Areas in west Fife have been warned to expect flooding on Wednesday with a high tide in mid-afternoon set to cause coastal damage.
Several areas could be hit, including Culross, Longannet and Kincardine.
The Scottish Environment Protection Agency (Sepa) has warned householders and businesses to be on guard with potential flooding hitting low lying properties between 3pm and 3.30pm on Wednesday in Barbara Stocks Lane, West Green, Sandhaven, Low Causeway and Main Street, all Culross, along with Longannet Power Station.
Although Courier Country appeared to escape the ravages of Storm Eleanor on Tuesday evening, many areas experienced a deluge of rain through the day with fog seeping in to some parts of Perth during the evening.
And residents in west Fife have been asked to be “vigilant” with many coastal villages expected to be hit by flooding on Wednesday.
A flood warning on Sepa’s website states: “Between 3pm and 3.30pm on Wednesday, high tide level means flooding is possible from the sea. Flooding is expected along the coastal frontage at Culross, Longannet and Kincardine.
“Areas at risk include low lying properties on Barbara Stocks Lane, West Green, Sandhaven, Low Causeway and Main Street in Culross, along with Longannet Power Station.
“Remain vigilant and remember, it is your responsibility to take actions which help protect yourself and your property. Advice and information is also available through Floodline by phoning 0345 9881188.”

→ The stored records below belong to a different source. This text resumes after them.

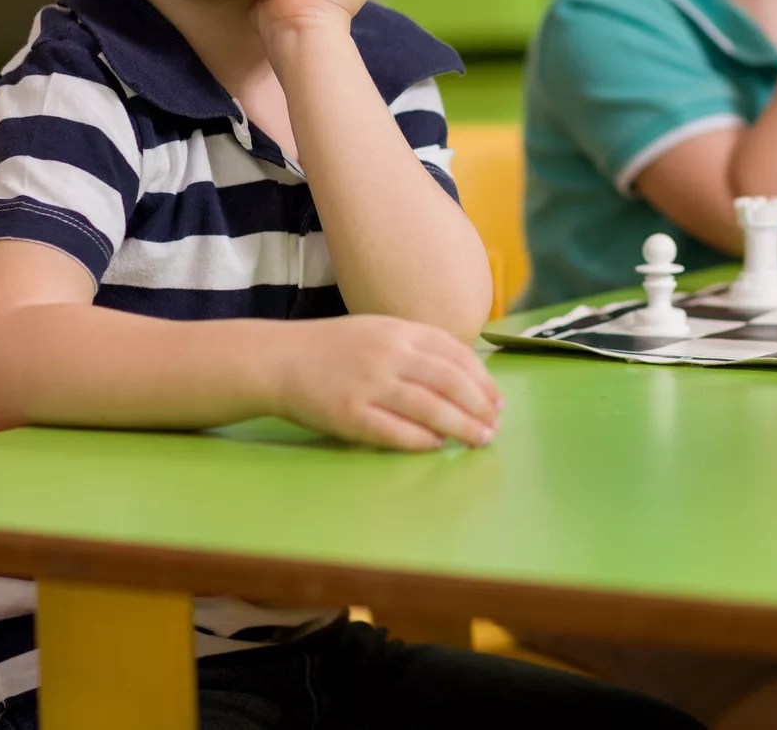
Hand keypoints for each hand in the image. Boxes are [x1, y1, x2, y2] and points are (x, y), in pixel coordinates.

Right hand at [275, 313, 502, 451]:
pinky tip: (438, 445)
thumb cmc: (334, 348)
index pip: (455, 354)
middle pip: (449, 381)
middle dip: (479, 405)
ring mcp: (368, 384)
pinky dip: (421, 439)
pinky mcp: (348, 414)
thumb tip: (464, 374)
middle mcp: (388, 354)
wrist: (279, 360)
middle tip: (495, 425)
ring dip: (461, 426)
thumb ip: (418, 346)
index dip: (482, 380)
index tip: (497, 400)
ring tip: (479, 439)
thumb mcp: (379, 331)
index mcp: (399, 331)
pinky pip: (394, 431)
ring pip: (429, 408)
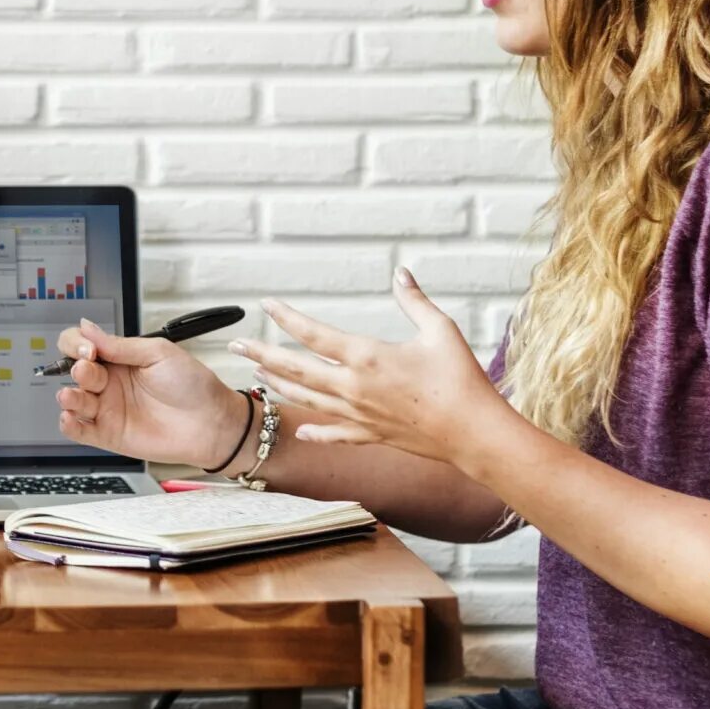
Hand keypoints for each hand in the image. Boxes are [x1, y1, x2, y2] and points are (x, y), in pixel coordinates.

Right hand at [52, 317, 250, 469]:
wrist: (212, 422)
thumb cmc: (193, 386)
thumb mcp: (157, 353)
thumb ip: (119, 345)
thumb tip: (87, 328)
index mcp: (120, 359)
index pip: (83, 345)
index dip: (77, 344)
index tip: (90, 350)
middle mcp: (110, 383)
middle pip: (74, 371)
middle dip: (77, 368)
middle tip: (89, 369)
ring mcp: (108, 409)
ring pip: (73, 400)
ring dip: (68, 396)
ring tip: (75, 395)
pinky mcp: (109, 435)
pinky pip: (79, 431)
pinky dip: (69, 424)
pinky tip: (71, 417)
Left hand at [231, 269, 510, 467]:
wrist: (472, 433)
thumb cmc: (461, 380)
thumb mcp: (440, 330)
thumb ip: (414, 301)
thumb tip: (401, 273)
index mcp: (367, 356)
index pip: (314, 333)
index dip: (287, 318)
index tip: (266, 305)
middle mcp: (354, 387)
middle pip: (296, 369)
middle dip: (263, 354)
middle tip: (236, 344)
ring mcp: (359, 414)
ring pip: (307, 399)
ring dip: (279, 385)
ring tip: (258, 375)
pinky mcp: (371, 435)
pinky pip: (334, 433)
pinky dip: (315, 430)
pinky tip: (300, 428)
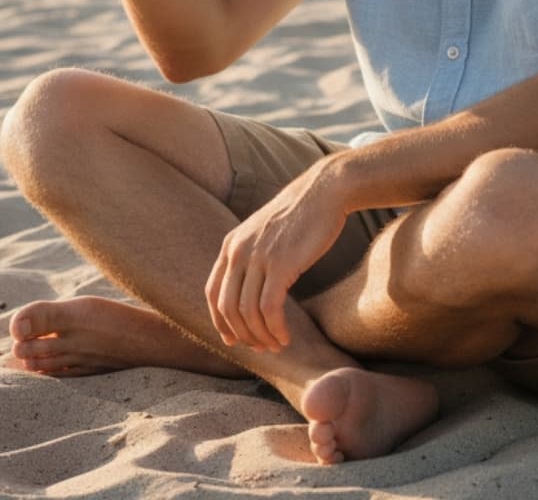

However, despite warnings that the ravages of the latest storm to hit Scotland may cause disruption, Courier Country appeared to escape without any major incidents.
On Tuesday evening, Storm Eleanor hit areas in southern Scotland with severe weather warnings in place through the night and into most of Wednesday.
Weather forecasters claimed a combination of high tides and strong winds would result in large waves and spray in some western coastal areas of the country.
Gusts of up to 80mph were predicted to hit some western coastal areas of Scotland through Tuesday night into Wednesday morning.
Tayside and Fife, along with Central Scotland, were no longer included in the weather warning area after forecasters brought the affected northern boundary southwards.
The only incident of note took place on an unclassified road from Amulree to Kenmore. Part of this road was closed between the Garrow’s and Tombuie Cottage due to snow and ice and abandoned cars.
Met Office spokesperson Emma Sharples said: “Exposed coasts within the weather warning area could see 60mph to 70mph gusts while they could be close to 80mph in isolated and very exposed areas.
“We will see winds easing down as we go through the day on Wednesday but there will still be some quite gusty winds.”
Weather forecasters have said the unsettled theme will continue this week, with further spells of rain moving across the UK and some snow over high ground in Scotland.
Paul Gundersen, chief forecaster with the Met Office, commented: “Storm Eleanor will bring a very windy spell to the UK on Tuesday night and Wednesday, with gales or severe gales in places. National severe weather warnings have been issued as there is the potential for some travel disruption, and high waves throwing beach material on to sea fronts, roads and coastal properties, along western and southern coasts.”
The weather warnings for Storm Eleanor are expected to run until around 6pm on Wednesday.